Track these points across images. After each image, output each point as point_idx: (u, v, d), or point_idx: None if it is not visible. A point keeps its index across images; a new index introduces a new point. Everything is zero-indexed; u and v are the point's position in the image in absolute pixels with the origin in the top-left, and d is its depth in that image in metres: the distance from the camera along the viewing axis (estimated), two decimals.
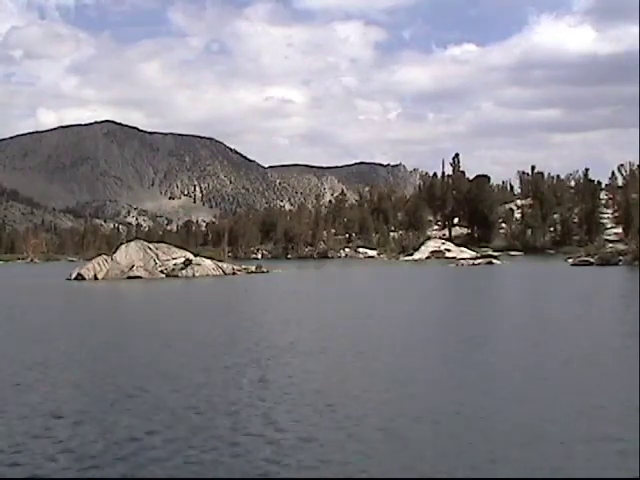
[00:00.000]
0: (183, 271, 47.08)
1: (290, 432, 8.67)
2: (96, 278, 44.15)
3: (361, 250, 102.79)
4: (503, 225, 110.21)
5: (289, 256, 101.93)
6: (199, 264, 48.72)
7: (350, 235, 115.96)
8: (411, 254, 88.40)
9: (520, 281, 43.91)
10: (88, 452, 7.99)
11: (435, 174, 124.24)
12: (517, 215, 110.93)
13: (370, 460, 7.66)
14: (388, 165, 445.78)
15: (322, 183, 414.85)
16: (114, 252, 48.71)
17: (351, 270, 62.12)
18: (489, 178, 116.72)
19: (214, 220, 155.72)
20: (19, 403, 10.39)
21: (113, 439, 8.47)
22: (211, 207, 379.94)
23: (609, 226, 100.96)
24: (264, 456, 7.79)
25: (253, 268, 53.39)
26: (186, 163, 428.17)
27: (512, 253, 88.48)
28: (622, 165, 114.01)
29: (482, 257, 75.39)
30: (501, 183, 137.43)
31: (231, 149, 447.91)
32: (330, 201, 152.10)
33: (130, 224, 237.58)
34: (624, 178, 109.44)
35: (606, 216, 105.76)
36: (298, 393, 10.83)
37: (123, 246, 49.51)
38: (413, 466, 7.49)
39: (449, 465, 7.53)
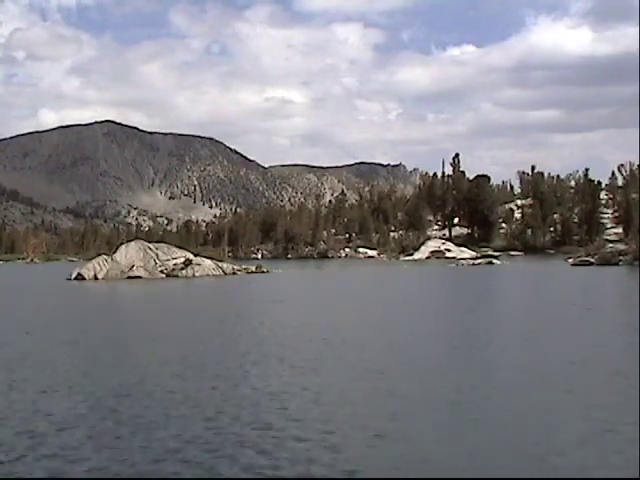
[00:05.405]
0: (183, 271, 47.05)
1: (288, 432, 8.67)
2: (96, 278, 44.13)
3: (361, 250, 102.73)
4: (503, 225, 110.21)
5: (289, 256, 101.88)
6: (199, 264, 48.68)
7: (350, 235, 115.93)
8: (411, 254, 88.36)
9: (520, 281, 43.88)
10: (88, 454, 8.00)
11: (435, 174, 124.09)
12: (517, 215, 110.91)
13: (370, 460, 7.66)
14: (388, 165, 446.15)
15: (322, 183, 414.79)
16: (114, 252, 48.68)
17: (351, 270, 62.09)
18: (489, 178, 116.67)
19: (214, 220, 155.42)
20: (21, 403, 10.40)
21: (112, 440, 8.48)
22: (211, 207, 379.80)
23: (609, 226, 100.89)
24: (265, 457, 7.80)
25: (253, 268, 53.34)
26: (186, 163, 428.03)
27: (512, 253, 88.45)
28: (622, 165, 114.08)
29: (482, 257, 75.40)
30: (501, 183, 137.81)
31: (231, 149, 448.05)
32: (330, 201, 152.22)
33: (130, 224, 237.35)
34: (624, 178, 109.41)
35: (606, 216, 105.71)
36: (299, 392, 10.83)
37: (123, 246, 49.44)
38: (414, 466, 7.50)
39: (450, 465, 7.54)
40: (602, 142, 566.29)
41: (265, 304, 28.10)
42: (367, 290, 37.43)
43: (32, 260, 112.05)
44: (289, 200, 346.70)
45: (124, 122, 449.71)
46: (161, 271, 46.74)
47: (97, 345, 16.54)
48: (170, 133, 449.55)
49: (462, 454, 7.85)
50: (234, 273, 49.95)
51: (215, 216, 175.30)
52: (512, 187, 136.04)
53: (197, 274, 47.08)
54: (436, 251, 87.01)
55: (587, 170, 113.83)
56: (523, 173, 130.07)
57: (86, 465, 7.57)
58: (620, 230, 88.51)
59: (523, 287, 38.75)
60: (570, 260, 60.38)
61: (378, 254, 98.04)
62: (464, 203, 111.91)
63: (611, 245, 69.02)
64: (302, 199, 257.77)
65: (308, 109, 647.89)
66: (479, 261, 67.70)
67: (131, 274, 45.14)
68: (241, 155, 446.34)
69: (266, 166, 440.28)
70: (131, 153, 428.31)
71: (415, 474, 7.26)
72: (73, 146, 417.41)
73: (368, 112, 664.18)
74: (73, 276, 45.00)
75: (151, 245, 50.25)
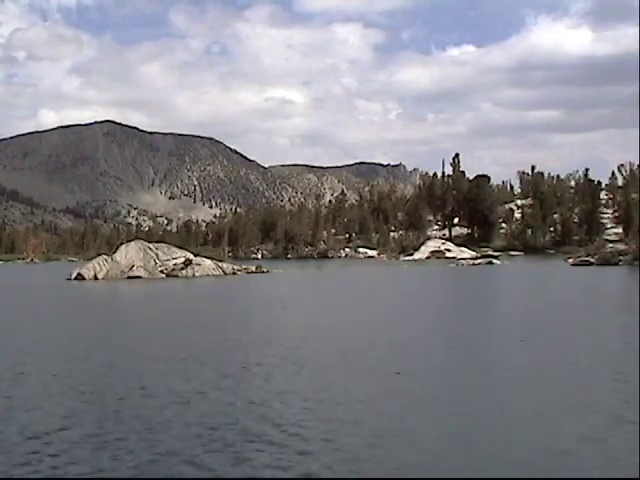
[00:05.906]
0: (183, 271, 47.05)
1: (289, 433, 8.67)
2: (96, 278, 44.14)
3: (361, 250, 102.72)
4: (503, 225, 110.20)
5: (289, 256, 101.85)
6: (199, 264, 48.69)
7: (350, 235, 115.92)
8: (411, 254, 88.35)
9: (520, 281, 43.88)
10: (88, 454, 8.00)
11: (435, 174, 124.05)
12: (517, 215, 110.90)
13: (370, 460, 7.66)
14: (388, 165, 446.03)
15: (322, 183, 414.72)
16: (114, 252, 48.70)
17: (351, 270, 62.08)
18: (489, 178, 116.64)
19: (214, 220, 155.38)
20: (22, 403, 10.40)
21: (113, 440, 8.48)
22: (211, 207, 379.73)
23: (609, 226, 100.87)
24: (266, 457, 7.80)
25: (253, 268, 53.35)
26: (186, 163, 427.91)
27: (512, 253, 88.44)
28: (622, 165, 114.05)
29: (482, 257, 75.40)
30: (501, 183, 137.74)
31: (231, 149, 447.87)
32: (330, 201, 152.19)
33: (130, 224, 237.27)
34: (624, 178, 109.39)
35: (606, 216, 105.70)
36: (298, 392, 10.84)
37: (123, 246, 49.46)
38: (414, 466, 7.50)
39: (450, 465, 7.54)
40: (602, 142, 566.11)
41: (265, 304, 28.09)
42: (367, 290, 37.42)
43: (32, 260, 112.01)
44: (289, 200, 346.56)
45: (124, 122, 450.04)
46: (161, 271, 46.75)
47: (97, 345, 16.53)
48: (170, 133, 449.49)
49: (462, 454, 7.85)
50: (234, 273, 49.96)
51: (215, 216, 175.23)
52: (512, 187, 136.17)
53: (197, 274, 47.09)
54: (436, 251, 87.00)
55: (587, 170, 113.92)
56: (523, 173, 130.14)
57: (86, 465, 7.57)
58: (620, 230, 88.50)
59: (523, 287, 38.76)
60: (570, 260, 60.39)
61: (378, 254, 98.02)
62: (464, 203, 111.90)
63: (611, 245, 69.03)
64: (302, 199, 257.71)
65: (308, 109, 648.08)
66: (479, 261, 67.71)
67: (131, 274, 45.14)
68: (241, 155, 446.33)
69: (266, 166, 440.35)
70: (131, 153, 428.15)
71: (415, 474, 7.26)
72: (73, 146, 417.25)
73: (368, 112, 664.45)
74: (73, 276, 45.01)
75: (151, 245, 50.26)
==
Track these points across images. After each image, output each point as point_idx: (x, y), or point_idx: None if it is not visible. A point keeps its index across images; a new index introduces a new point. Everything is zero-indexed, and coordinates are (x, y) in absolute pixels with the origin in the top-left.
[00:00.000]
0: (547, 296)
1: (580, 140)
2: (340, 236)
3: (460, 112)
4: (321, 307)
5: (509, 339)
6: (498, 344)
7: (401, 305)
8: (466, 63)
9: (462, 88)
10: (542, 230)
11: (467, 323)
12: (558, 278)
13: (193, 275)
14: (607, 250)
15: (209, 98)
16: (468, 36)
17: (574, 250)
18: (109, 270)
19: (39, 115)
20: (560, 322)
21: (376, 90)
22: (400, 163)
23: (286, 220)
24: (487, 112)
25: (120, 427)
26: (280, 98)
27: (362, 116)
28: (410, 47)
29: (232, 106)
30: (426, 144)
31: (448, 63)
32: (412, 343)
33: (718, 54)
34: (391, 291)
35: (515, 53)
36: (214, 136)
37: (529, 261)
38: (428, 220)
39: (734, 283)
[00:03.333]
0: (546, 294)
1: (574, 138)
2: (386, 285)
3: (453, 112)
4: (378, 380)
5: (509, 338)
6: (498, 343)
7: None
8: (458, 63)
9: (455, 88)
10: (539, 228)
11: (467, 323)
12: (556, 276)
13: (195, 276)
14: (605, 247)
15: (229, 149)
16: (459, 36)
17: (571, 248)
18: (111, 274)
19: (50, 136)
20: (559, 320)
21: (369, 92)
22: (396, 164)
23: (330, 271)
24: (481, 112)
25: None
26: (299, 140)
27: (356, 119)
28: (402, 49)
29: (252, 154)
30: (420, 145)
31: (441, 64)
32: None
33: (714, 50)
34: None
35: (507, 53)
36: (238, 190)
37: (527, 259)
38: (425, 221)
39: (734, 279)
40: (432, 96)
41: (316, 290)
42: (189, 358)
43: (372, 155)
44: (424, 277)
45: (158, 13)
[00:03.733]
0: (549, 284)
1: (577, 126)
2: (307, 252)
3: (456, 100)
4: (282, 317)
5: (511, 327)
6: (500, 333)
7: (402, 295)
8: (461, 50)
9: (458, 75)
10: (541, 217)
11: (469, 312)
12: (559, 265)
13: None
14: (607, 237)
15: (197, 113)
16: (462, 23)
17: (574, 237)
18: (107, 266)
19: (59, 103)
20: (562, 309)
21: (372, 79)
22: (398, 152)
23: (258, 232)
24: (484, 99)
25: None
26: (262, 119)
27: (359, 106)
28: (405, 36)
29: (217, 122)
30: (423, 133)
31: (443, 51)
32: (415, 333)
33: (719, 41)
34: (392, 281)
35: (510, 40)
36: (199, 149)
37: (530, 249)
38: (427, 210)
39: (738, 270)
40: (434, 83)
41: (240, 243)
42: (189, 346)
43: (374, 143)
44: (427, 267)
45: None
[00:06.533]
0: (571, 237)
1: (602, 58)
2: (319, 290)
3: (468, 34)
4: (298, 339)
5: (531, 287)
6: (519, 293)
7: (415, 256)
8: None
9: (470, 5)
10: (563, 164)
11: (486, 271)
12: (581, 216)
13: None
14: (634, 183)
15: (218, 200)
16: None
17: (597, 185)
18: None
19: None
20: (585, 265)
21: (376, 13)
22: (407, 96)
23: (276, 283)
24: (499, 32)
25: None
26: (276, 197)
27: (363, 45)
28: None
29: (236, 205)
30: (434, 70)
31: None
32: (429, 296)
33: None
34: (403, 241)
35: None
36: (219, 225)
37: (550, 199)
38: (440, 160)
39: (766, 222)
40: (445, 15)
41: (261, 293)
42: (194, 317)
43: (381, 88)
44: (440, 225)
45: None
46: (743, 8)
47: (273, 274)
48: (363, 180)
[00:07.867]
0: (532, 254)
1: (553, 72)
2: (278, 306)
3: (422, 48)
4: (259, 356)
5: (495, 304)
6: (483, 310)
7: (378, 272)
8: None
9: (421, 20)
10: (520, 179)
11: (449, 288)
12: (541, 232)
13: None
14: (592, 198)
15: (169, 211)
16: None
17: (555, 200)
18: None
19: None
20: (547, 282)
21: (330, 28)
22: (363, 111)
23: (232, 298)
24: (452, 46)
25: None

• [Task goal]: Find and copy each line above holding "pixels".

• [Response area]:
Track these points across images. After each image, output each point as point_idx: (u, v, d), or point_idx: None if it is not visible. A point keeps its index across images; a new index introduces a new point. Everything is zero-indexed; u and v are the point's position in the image in absolute pixels with the origin in the top-left, and d is its depth in that image in metres: the distance from the camera along the viewing axis (estimated), two decimals.
Track these points across images. After each image, output each point as point_idx: (x, y), or point_idx: None if it is not visible. A point keeps its index across images; a new index introduces a new point. Everything is zero-indexed, and coordinates are (x, y) in absolute pixels with the origin in the top-left.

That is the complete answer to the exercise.